You know, I was playing with Cecil Taylor, and he was talking about Marvin Gaye. He loved Marvin Gaye. And so we grew up listening to Marvin Gaye and James Brown. But in all that music, there was something that was not immediately obvious that was maybe more beautiful. While still being connected to the roots of the music, to Africa, to Asia, to the blues,
And because it is hard for black musicians to let go of the blues. Even when you talk to musicians who do play with chords and numbers and systems and improvisations and lines with squiggles, the blues are there. You can’t run away from it.
This is also academic musicians versus street musicians. But street music is just another form of academia. Just a differently wired system of how we learn. The academic will always acknowledge John Cage. But I hope that John Cage acknowledges Sun Ra and Cecil Taylor. It’s all valid because we are all human beings. So whatever system we use, it becomes the keys to that great doorway to poetry that we’re trying to open up.
Music is a great force. And we have to get it out there. We have to. It’s not just about making money. We will continue to exist without the praise and the talk and the pay.
Do you think that in the age of computer-generated music, improvised notes become a safe haven? Because a computer can never replicate them with any degree of soul?
Yeah, I mean, so far it can’t replicate it. When someone plays music, it becomes their life force. They have to play for it to come alive. It’s not alive on paper, not until it’s played. So it is the life force of the musician that makes it come to life. No matter how skillful the machine is, it is never going to come up to the way musicians can play. Musicians can improvise, they can make mistakes. These variations are just another road to beauty. That’s why mistakes exist.
And it comes from truly loving something. In America, we play baseball. So a kid, when they get into baseball, they sleep with their baseball mitt right next to them. And they’re so happy. Everything is baseball. Everything is baseball. And that’s the way it is with music. Once I got into music, I could never get enough of it. I can’t stop talking about it. I can’t stop listening to it. I can’t because I really love it.

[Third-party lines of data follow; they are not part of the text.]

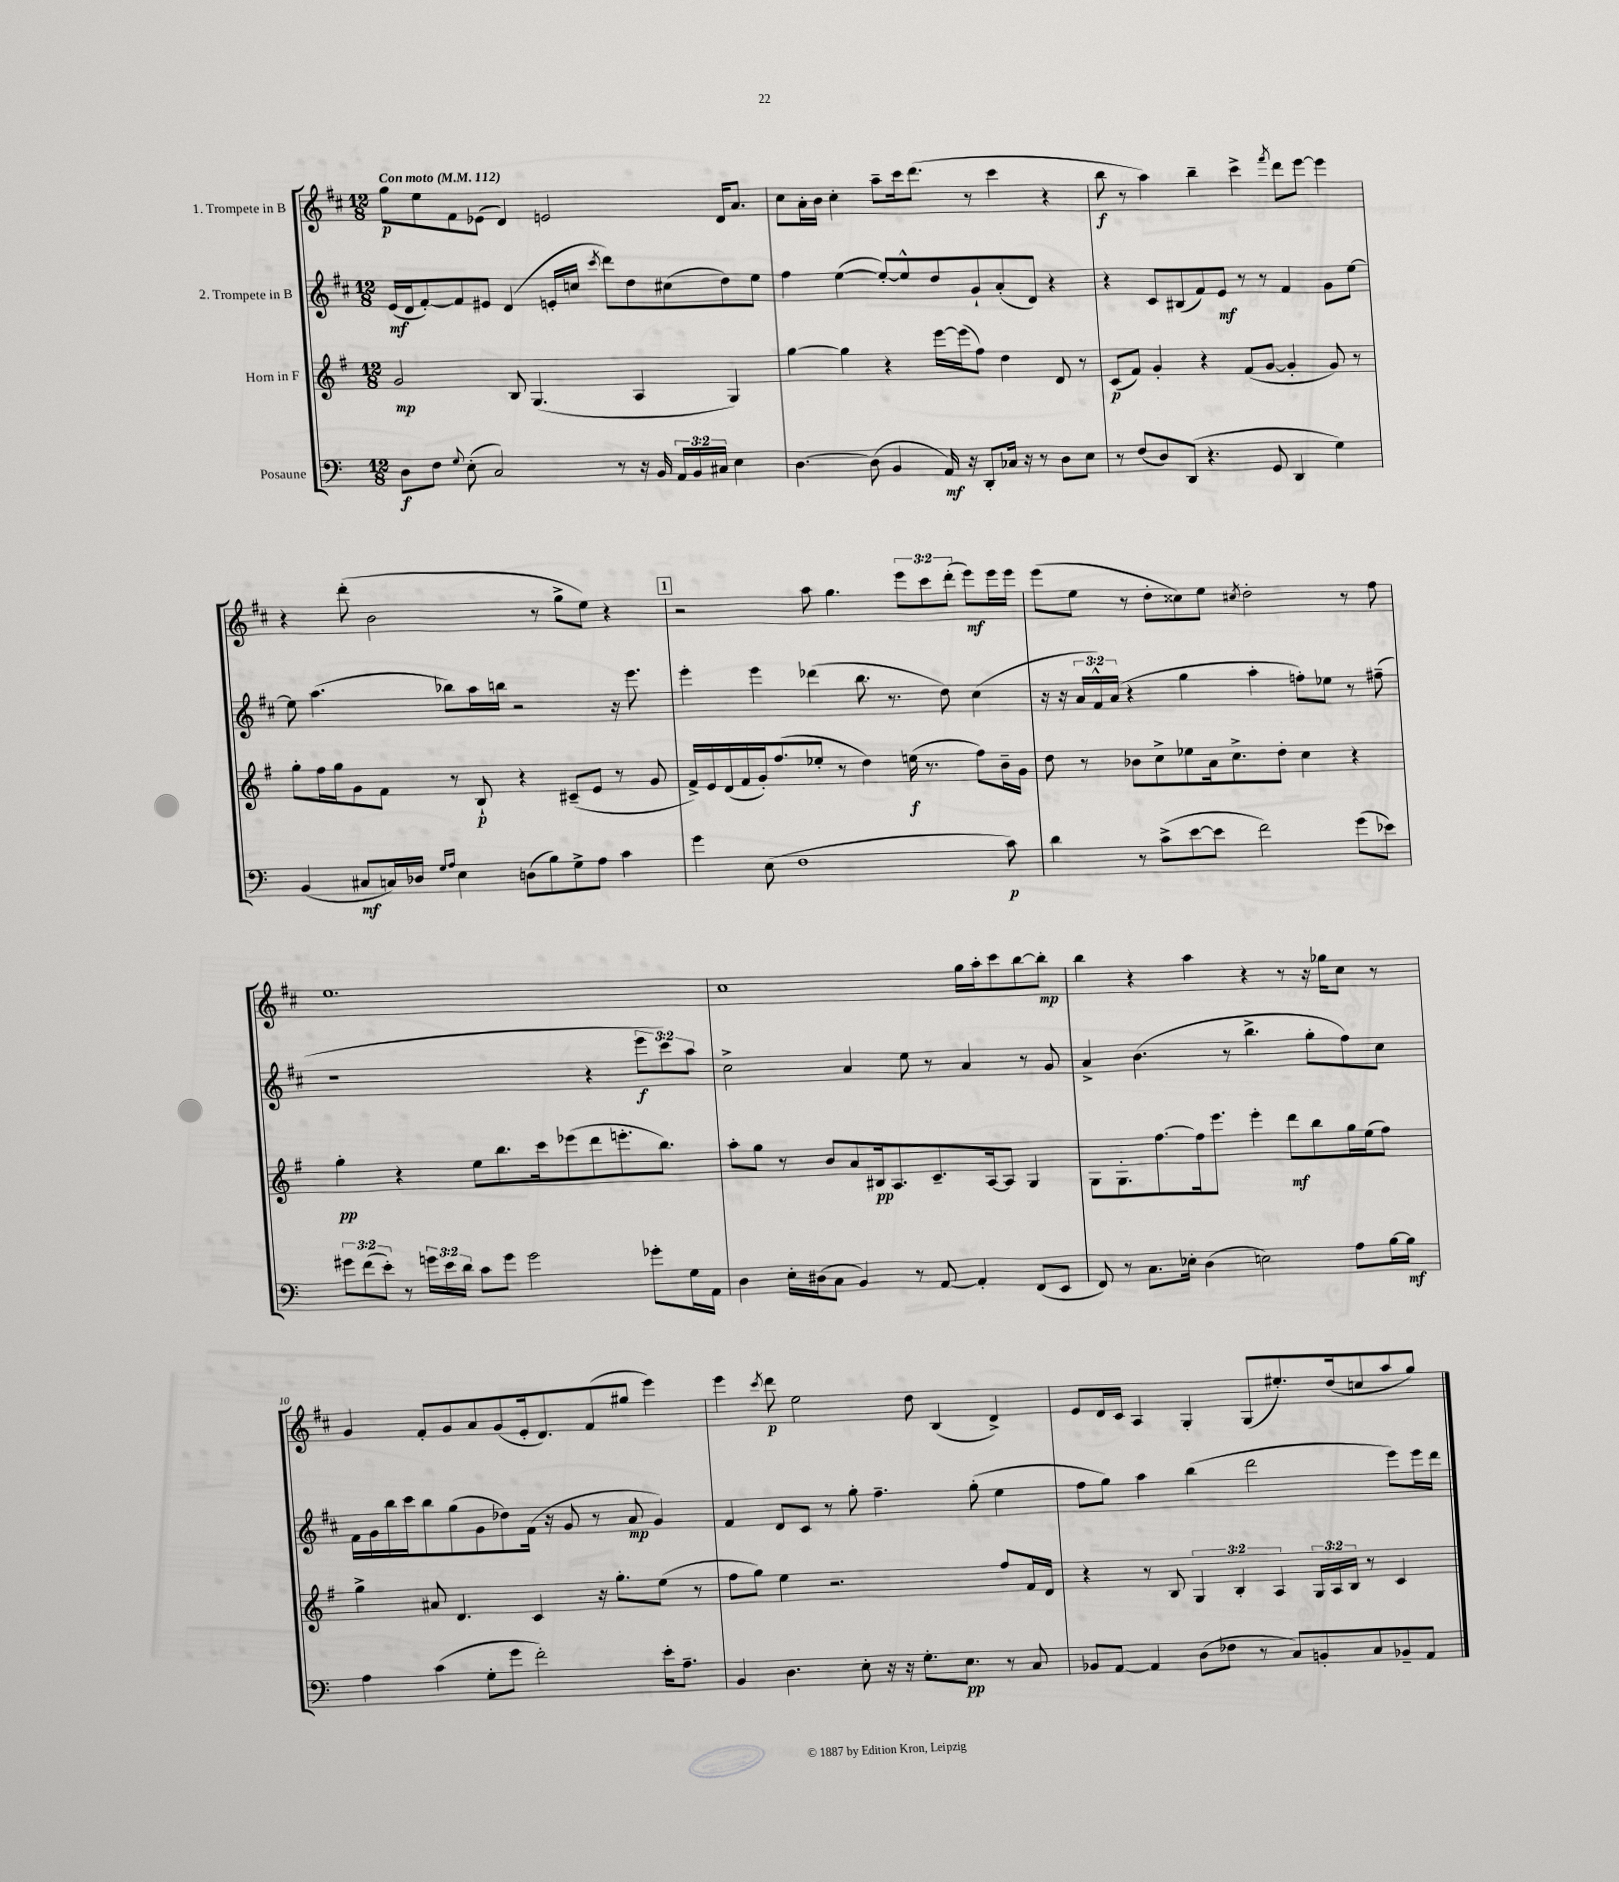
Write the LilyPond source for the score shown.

<<
\new StaffGroup <<
\new Staff = "s0" \with { instrumentName = "1. Trompete in B" } {
    \clef treble \key d \major \numericTimeSignature \time 12/8 \override Staff.TupletNumber.text = #tuplet-number::calc-fraction-text \tempo "Con moto" 4 = 112
    \autoBeamOff g''8[\p e''8 fis'8 ees'8]( d'4) e'2 d'16[ a'8.] |
    cis''8[ a'16-. b'16] cis''4-. a''8[-- cis'''16 d'''8.]( r8 cis'''4 r4 |
    b''8\f r8 a''4) b''4-- cis'''4-> \acciaccatura { fis'''8 } d'''8[ e'''8]~ e'''4 |
    r4 d'''8-.( b'2 r8 g''8[-> e''8]) r4 |
    \mark \markup { \box "1" } r2 a''8 g''4. \tuplet 3/2 { e'''8[ cis'''8 d'''8]-.( } e'''8[\mf) e'''16 e'''16] |
    e'''8[( e''8] r8 d''8[-. cisis''8) e''8] \acciaccatura { cis''8 } d''2-. r8 fis''8 |
    e''1. |
    cis''1 g''16[ a''16-. cis'''8 b''8~ b''8]-.\mp |
    b''4 r4 a''4 r4 r8 r16 ges''16[ cis''8] r8 |
    g'4 fis'8[-. g'8 a'8 g'8( e'16-. d'8.) fis'8( gis''8] e'''4) |
    e'''4 \acciaccatura { cis'''8 } d'''8\p e''2 d''8 b4( d'4->) |
    e'8[ d'16 cis'16] a4 g4-. g8[( eis''8.-.) d''16( c''8 a''8 g''8]) \bar "|." |
}
\new Staff = "s1" \with { instrumentName = "2. Trompete in B" } {
    \clef treble \key d \major \numericTimeSignature \time 12/8 \override Staff.TupletNumber.text = #tuplet-number::calc-fraction-text
    \autoBeamOff e'16[\mf( d'16 fis'8~-.) fis'8 eis'8] d'4( e'16[-. c''16] \acciaccatura { cis'''8 } d'''8[) d''8 cis''8( d''8) e''8] |
    fis''4 e''4~( e''8[~-.) e''8-^ d''8 g'8-! a'8-.( d'8]) r4 |
    r4 cis'8[ bis8( fis'8) e'8]\mf r8 r8 fis'4 g'8[ e''8]~ |
    e''8 a''4.( bes''8[) a''16 b''16] r2 r16 e'''8. |
    \mark \markup { \box "1" } e'''4-. e'''4 des'''4( b''8. r8. d''8) cis''4( |
    r16 r16 \tuplet 3/2 { a'16[ fis'16-^) a'16]( } r4 g''4 a''4-. f''8[-.) ees''8] r8 fis''8--( |
    r1 r4 \tuplet 3/2 { e'''8[\f cis'''8) a''8] } |
    cis''2-> a'4 e''8 r8 a'4 r8 g'8 |
    a'4-> b'4.( r8 b''4.-> g''8[-. fis''8) cis''8] |
    fis'16[ g'16 b''16 cis'''16 b''8 g''8( g'8 des''8) fis'16]( r16 g'8 r8 a'8\mp g'4) |
    fis'4 d'8[ cis'8] r8 g''8-. fis''4.-- g''8-.( e''4 |
    fis''8[ g''8]) a''4 b''4( d'''2 e'''8[) e'''16 d'''16] \bar "|." |
}
\new Staff = "s2" \with { instrumentName = "Horn in F" } {
    \clef treble \key g \major \numericTimeSignature \time 12/8 \override Staff.TupletNumber.text = #tuplet-number::calc-fraction-text
    \autoBeamOff g'2\mp b8 g4.( a4 g4) |
    g''4~ g''4 r4 e'''16[~ e'''16( fis''8]) d''4 d'8 r8 |
    c'8[\p( fis'8]) g'4-. r4 fis'8[( g'8]~ g'4-. g'8) r8 |
    g''8[-. fis''16 g''16 g'8 fis'8] r8 b8-!\p r4 cis'8[--( e'8] r8 g'8 |
    \mark \markup { \box "1" } fis'16[->) e'16 d'16( fis'16 g'16-.) fis''8.( ees''8]-. r8 d''4) e''16\f( r8. fis''8[) b'16-- g'16] |
    d''8 r8 bes'8[ c''8-> ees''8 a'16 c''8.-> d''8]-. c''4 r4 |
    g''4-.\pp r4 e''8[ b''8. c'''16 ees'''8( d'''8 e'''8.-. b''8.]) |
    a''8[-. g''8] r8 b'8[ a'8 bis16\pp a8. c'8.-- a16~ a8] g4 |
    g8[ g8.-. fis''8.~ fis''16 e'''8.] e'''4-. d'''8[\mf b''8 g''16 e''16( fis''8]) |
    g''4-> ais'8 d'4. c'4 r16 g''8.[-. e''8]( r8 |
    fis''8[ g''8]) e''4 r2. fis''8[ fis'16 d'16] |
    r4 r8 b8 \tuplet 3/2 { g4 b4-. a4 } \tuplet 3/2 { g16[ a16 b16] } r8 c'4 \bar "|." |
}
\new Staff = "s3" \with { instrumentName = "Posaune" } {
    \clef bass \key c \major \numericTimeSignature \time 12/8 \override Staff.TupletNumber.text = #tuplet-number::calc-fraction-text
    \autoBeamOff d8[\f f8] \appoggiatura { g8 } e8-.( c2) r8 r16 b,16 \tuplet 3/2 { a,16[ b,16 cis16] } e4 |
    d4.~ d8( b,4 a,16\mf) r16 d,8[-. ces16] r16 r8 d8[ e8] |
    r8 f8[( d8) d,8]( r4. g,8 d,4 g4) |
    b,4( cis8[\mf c16) des16] \grace { g16[ a16] } e4 d8[( b8) g8-> a8] c'4 |
    \mark \markup { \box "1" } g'4 e8( f1 c'8\p) |
    d'4 r8 c'8[->( e'8~ e'8] f'2) g'8[( ees'8]) |
    \tuplet 3/2 { gis'8[ f'8( e'8]-.) } r8 \tuplet 3/2 { g'16[ e'16 d'16] } c'8[ g'8] g'2 ges'8[-. g16 a,16] |
    d4 e16[-. dis16( c8] b,4) r8 a,8~ a,4-. f,8[( e,8] |
    f,8) r8 c8.[ ees16]-. d4( e2) a8[ b16~ b16]\mf |
    a4 c'4( g8[-. g'8] f'2-.) e'16[-. a8.]-- |
    b,4 d4. e8-. r16 r16 g8.[-. e8.]\pp r8 c8 |
    bes,8[ a,8]~ a,4 d8[( fes8] r8 c8[) b,8-. c8 bes,8-- a,8] \bar "|." |
}
>>
>>
\layout { \context { \Score \override BarNumber.break-visibility = ##(#f #t #t) barNumberVisibility = #(every-nth-bar-number-visible 5) } }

And there are people like you out there, who are interested in this, interested in music, in its poetry. That makes me so happy to find people who really love music, and are into it, and try to do anything to help the music get along. Once once it grabs you by the heart, you can never let go.
That’s what it is about. It is never about money. I mean, the only reason I think about money is how to help people and get rid of it. How much it is to have an apartment here in New York? It’s $3,000 a month for the lowest apartment. If I had money, I would just be buying up buildings and putting up low-income housing. That would help people.
You are right, William. Art was always the be-all and end-all. It’s the first and the last thing to push against tyranny.
Yeah! It’s quite amazing. But you are right, the frequency of the world has changed. I feel like there’s less people now who find that frequency and that tone early in their lives. They get written into this kind of circle of like, have to work, have to make rent, you know, have to watch something on TV and then have to go to bed. And it doesn’t leave a lot of room for beautiful things and healing things.
And even when you watch TV, you watch Netflix, there are new movies every week. But they use it all to control what is beautiful. They control what is important in life. They put out there in these movies. They control the tonalities that we hear.
But then, hopefully, you hear something like Miles Davis’ Kind of Blue, and BAM! It changes your life. All of this other stuff is still going on around you, but you hear Miles Davis and Cannonball Adderley, and John Coltrane. And you follow that path to A Love Supreme. You find your tone.
Tone is the answer. Tone leads you to the Tone World. There’s no rent in the Tone World. There’s no global warming, no war. It’s beautiful there. That’s why once you stop playing, you want to play again as soon as possible.